Short term effect of rainfall on elemental composition and size distribution of aerosols in north Florida

Abstract

Aerosol and rain samples were collected during winter 1978–1979 in Tallahassee, Florida and analyzed by particle induced X-ray emission (PIXE) to determine 12–15 elements from Al to Pb. The aerosol sampling was carried out before, during, and after rainfall episodes using time sequence filter samplers (streakers) and cascade impactors to investigate the variation of aerosol composition with rainfall. Al, Si, Ca, Fe, Mn, and Cl, predominantly large particle aerosol constituents (> 1 μm), were strongly affected by rain, their before/during rainfall concentration ratio being greater than 4, whereas K, Zn, Br, Pb and S, predominantly in small particle fractions (< 1.0 μm), had ratios of less than 2. The degree of apparent removal followed the order Cl > Al, Si, Mn > Ca > Fe > K > S, Pb, Zn, Br.

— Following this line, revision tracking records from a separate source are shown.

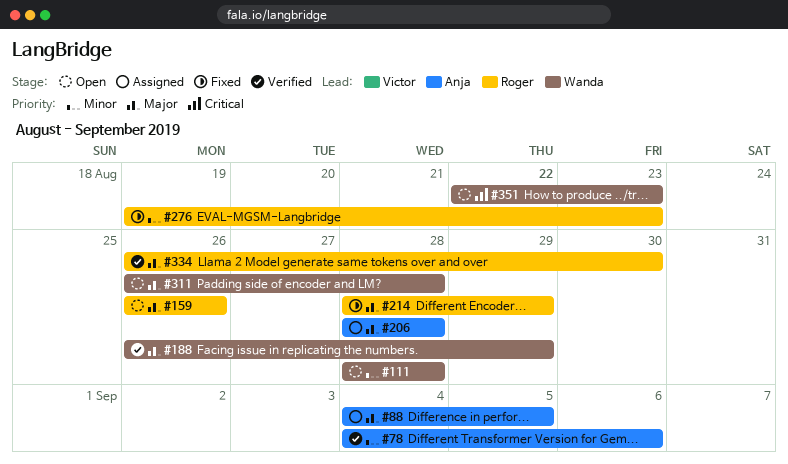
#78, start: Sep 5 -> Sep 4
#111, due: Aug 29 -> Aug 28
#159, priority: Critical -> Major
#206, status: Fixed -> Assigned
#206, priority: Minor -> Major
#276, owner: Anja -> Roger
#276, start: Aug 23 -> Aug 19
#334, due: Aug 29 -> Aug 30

Differences in the speed of recovery after rain for elements, to their before rainfall values were also observed. The recovery of soil-derived elements such as Al, Si, Fe, and Mn was delayed, probably because of the wetting of the soil by rain, while S, Zn, Pb, and Br, emitted from anthropogenic sources, recovered more rapidly. The enrichments (fractionation factors) in rain of Ca, K, Zn, Cu, S, Br, and Pb normalized to Fe, relative to particulate matter in the air, were 13, 7.0, 4.3, 3.4, 2.9, 0.96, and 0.36, respectively. High enrichments of K, Zn, Cu, and S suggest that these elements might be at relatively greater concentrations than Fe at higher altitudes and be transported from more distant sources, since their apparent extent of removal is less near ground level compared to soil derived elements.